Simon Arkell, CEO and cofounder of Synthetica Bio, touched on this issue during  Techonomy’s recent Accelerate Health: Pioneering Solutions for a Healthier Society conference. Arkell joined Wensheng Fan, CEO of Spectral AI, as well as Solomon Wilcots, sports health leader at Russo Partners, for a discussion called “AI’s Medical Odyssey: How Technology Is Rewriting the Healthcare Story.” Naturally, generative AI’s penchant for misinformation was a salient Topic.

To start, Arkell gave a brief refresher on what an AI hallucination is:

“As you may have seen, this technology, if you ask it something about yourself or something you know a lot about, it’s going to come back very confidently and give you the answer,” he said. “And it may be wrong, but it’s going to act really confident, like it’s 100% right.” He then asked the audience to imagine what might happen if a medical AI recommended a “confident but wrong” course of treatment for a lung cancer patient.

However, Arkell also reminded attendees that ChatGPT, Google Bard, and similar programs are not the be-all, end-all of generative AI technology. Part of the reason why they’re prone to hallucinations is because they simply have so much unfiltered information to work with. Reducing a program’s scope and keeping it trained on one particular topic could reduce the risk of misinformation.

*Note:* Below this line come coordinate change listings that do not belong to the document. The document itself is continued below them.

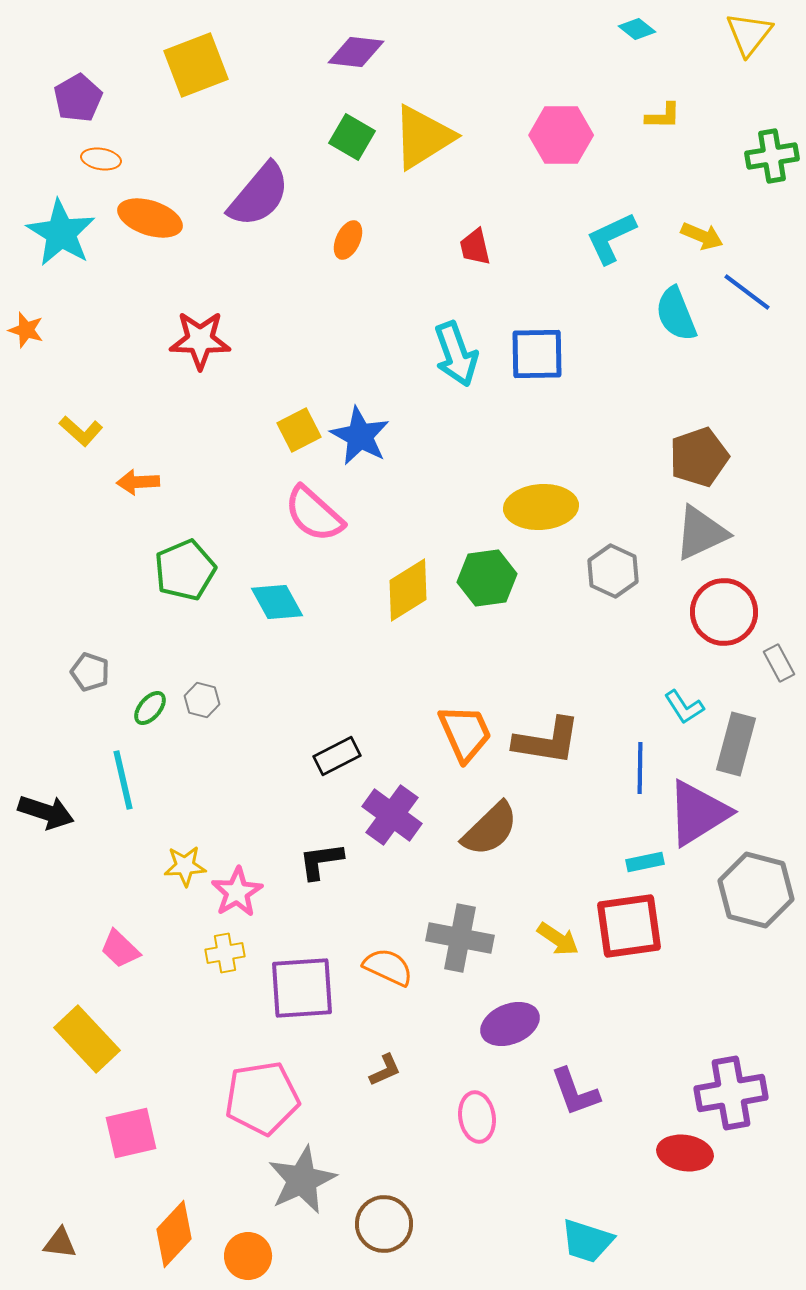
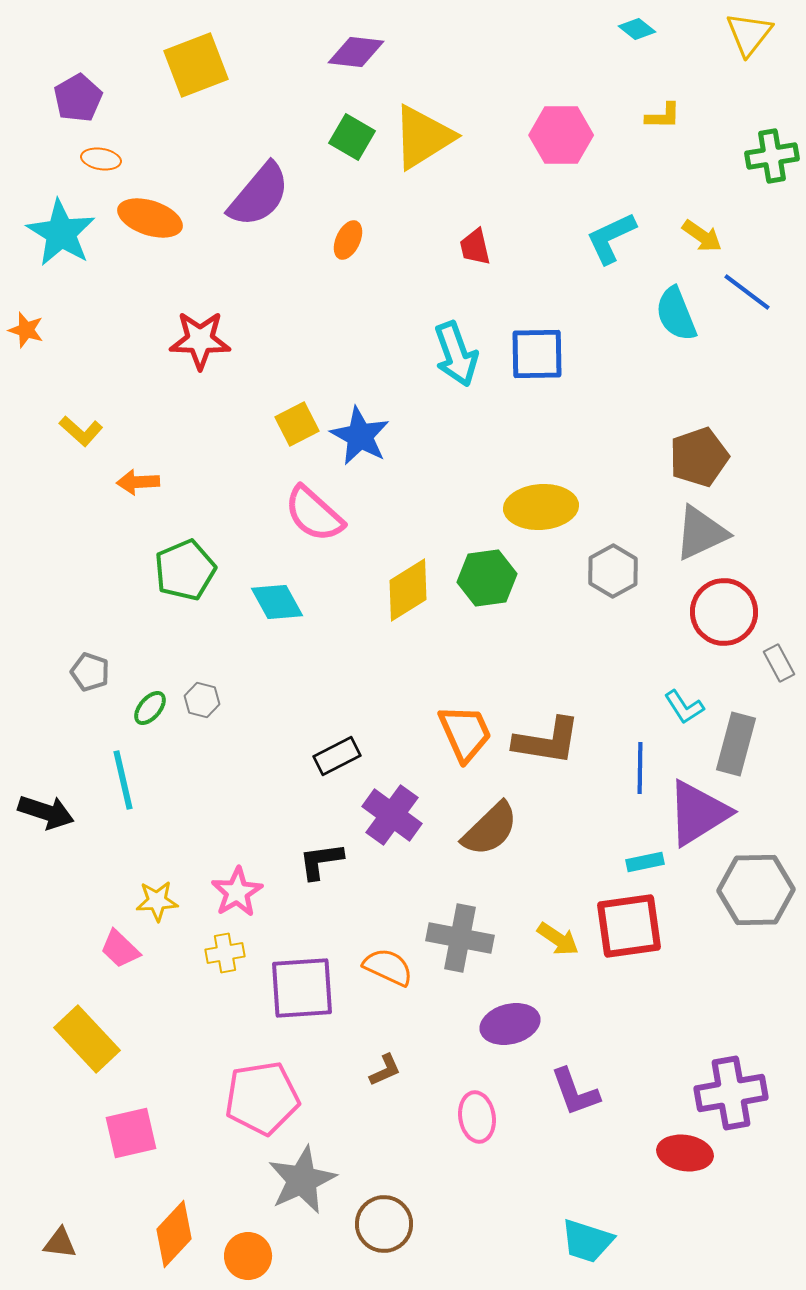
yellow arrow at (702, 236): rotated 12 degrees clockwise
yellow square at (299, 430): moved 2 px left, 6 px up
gray hexagon at (613, 571): rotated 6 degrees clockwise
yellow star at (185, 866): moved 28 px left, 35 px down
gray hexagon at (756, 890): rotated 16 degrees counterclockwise
purple ellipse at (510, 1024): rotated 8 degrees clockwise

“What we’re seeing over time is much more narrow and defined, focused large language models being developed,” he said. “Think of a genetics or genomics language model. Think of one that’s just trained on claims data.” As an example, he discussed a program that Synthetica Bio helped develop, which coordinates data from millions of patients, as well as information from PubMed (an online library of medical research) and

Fan agreed that AI hallucination fears are well-founded. However, he also said that medical programs will ideally focus on data that humans can’t parse so well, while leaving the ultimate decisions to professionals. He proposed a situation where a human would have to follow 50 football games at once to gather all the relevant data.

“Can you follow it? You just can’t,” he said. “Those types of jobs are the better fit for the deep learning [models] … We are using the AI techniques that are truly trying to help the humans who make those complicated decisions. But healthcare providers should be the true decision-makers for any medical procedure.”